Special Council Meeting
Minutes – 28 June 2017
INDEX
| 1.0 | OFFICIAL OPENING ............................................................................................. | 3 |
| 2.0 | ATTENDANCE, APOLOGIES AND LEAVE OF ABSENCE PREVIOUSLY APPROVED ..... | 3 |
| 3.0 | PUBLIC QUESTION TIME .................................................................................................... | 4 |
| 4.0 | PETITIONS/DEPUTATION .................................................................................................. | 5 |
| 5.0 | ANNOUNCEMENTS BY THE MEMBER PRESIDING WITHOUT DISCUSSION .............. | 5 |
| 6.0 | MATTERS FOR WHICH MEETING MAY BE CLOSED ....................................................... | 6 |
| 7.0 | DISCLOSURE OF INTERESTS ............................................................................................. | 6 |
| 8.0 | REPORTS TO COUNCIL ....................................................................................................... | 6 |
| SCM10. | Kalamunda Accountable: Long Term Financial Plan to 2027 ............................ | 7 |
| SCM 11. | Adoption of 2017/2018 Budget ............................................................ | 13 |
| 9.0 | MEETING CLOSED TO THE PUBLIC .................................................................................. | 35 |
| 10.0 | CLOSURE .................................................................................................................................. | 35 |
▬▬▬
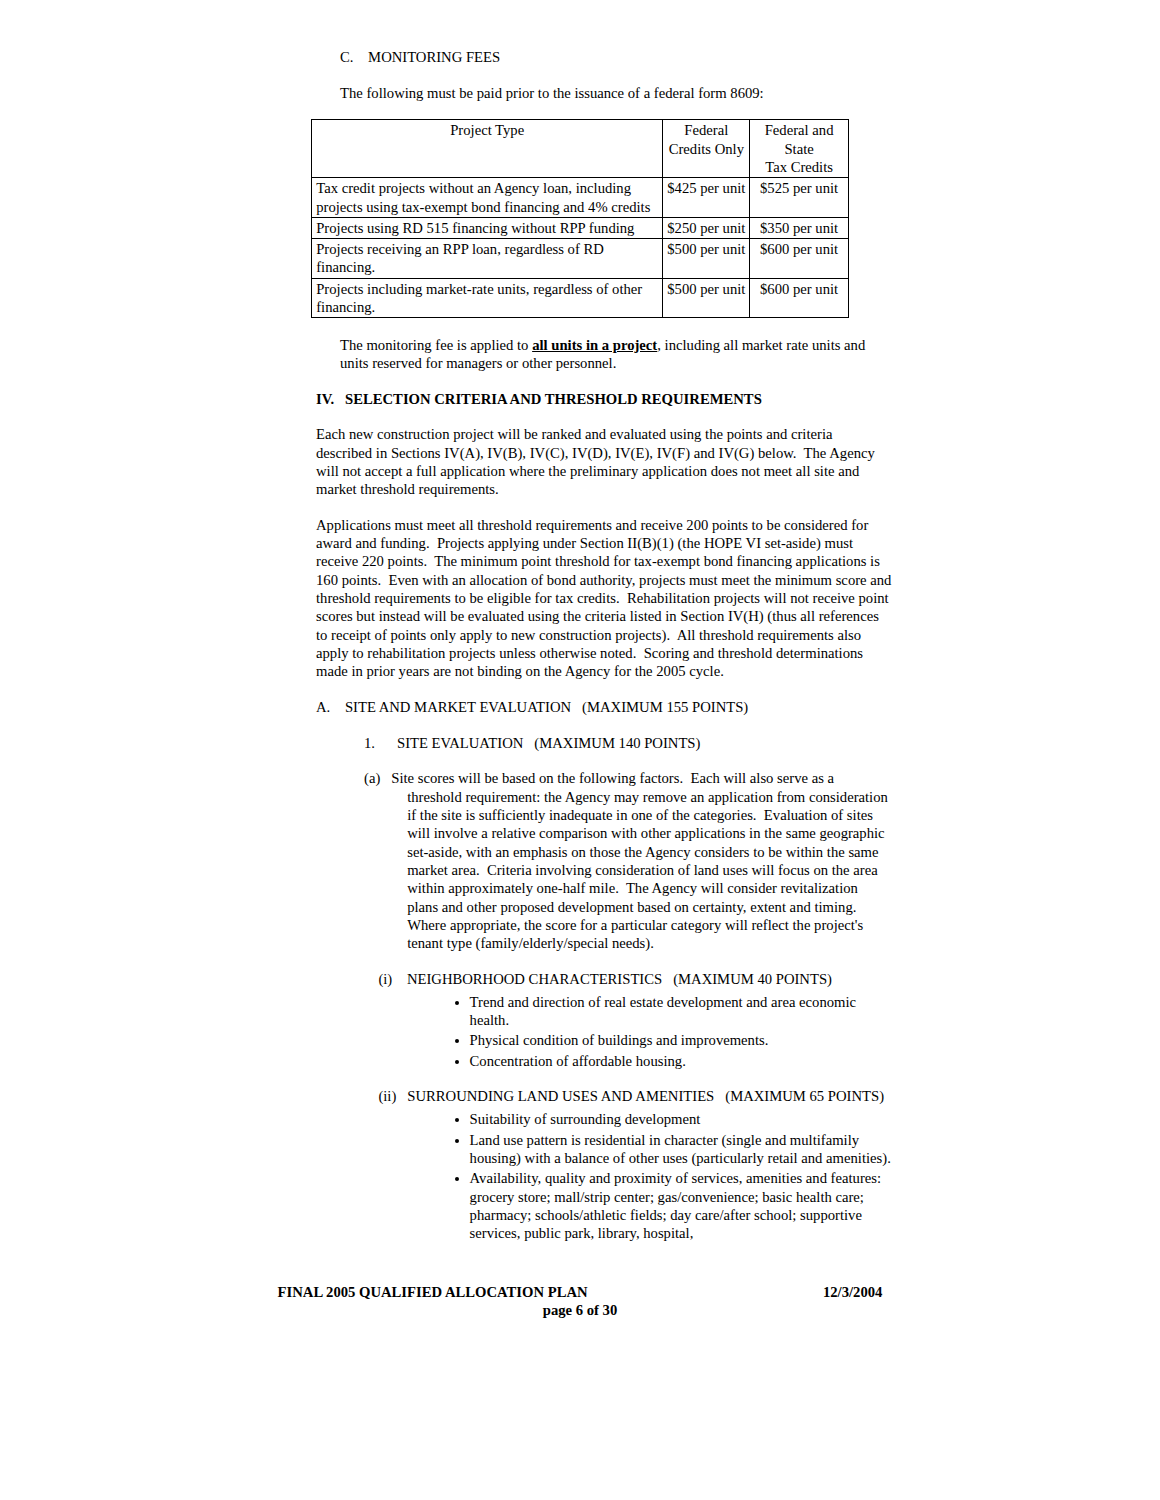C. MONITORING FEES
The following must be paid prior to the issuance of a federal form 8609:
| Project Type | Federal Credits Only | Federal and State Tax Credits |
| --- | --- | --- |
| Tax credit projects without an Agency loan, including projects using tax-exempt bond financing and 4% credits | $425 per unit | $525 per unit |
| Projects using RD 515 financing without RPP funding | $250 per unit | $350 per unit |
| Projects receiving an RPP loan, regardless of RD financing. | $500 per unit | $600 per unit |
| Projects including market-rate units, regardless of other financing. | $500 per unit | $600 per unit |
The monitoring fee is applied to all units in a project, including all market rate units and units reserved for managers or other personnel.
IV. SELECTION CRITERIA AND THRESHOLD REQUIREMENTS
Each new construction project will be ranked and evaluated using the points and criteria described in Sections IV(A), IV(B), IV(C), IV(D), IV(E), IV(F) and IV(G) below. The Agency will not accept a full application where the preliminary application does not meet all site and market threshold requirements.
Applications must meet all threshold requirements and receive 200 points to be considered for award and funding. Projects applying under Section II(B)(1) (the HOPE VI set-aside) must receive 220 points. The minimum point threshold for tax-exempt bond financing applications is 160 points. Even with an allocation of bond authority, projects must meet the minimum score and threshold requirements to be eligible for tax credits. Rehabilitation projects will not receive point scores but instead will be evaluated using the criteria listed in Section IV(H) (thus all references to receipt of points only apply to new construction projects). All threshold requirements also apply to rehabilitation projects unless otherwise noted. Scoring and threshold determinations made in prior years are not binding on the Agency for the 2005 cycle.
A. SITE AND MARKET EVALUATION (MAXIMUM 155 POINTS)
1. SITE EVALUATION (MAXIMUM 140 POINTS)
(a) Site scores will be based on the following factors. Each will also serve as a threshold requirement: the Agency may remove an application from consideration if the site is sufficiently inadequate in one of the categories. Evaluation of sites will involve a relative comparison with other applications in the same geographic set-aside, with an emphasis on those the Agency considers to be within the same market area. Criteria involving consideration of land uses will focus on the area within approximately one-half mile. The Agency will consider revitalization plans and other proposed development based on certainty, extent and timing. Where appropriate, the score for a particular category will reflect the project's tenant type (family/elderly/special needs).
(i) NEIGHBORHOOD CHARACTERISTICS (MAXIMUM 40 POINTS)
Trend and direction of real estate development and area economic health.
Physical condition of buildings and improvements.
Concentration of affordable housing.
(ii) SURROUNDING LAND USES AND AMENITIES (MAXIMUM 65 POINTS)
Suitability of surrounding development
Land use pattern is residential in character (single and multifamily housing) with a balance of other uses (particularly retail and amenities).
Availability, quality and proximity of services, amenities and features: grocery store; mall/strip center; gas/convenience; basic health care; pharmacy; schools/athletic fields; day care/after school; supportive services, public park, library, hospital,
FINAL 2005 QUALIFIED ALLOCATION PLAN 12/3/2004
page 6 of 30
▬▬▬
> _REQUIRED ACTION_:
Could you return exactly the lines above from the line with "Physical condition of" to the line with "Land use pattern", both included, and nothing else?

> _ANSWER BOX_:
Physical condition of buildings and improvements.
Concentration of affordable housing.
(ii) SURROUNDING LAND USES AND AMENITIES (MAXIMUM 65 POINTS)
Suitability of surrounding development
Land use pattern is residential in character (single and multifamily housing) with a balance of other uses (particularly retail and amenities).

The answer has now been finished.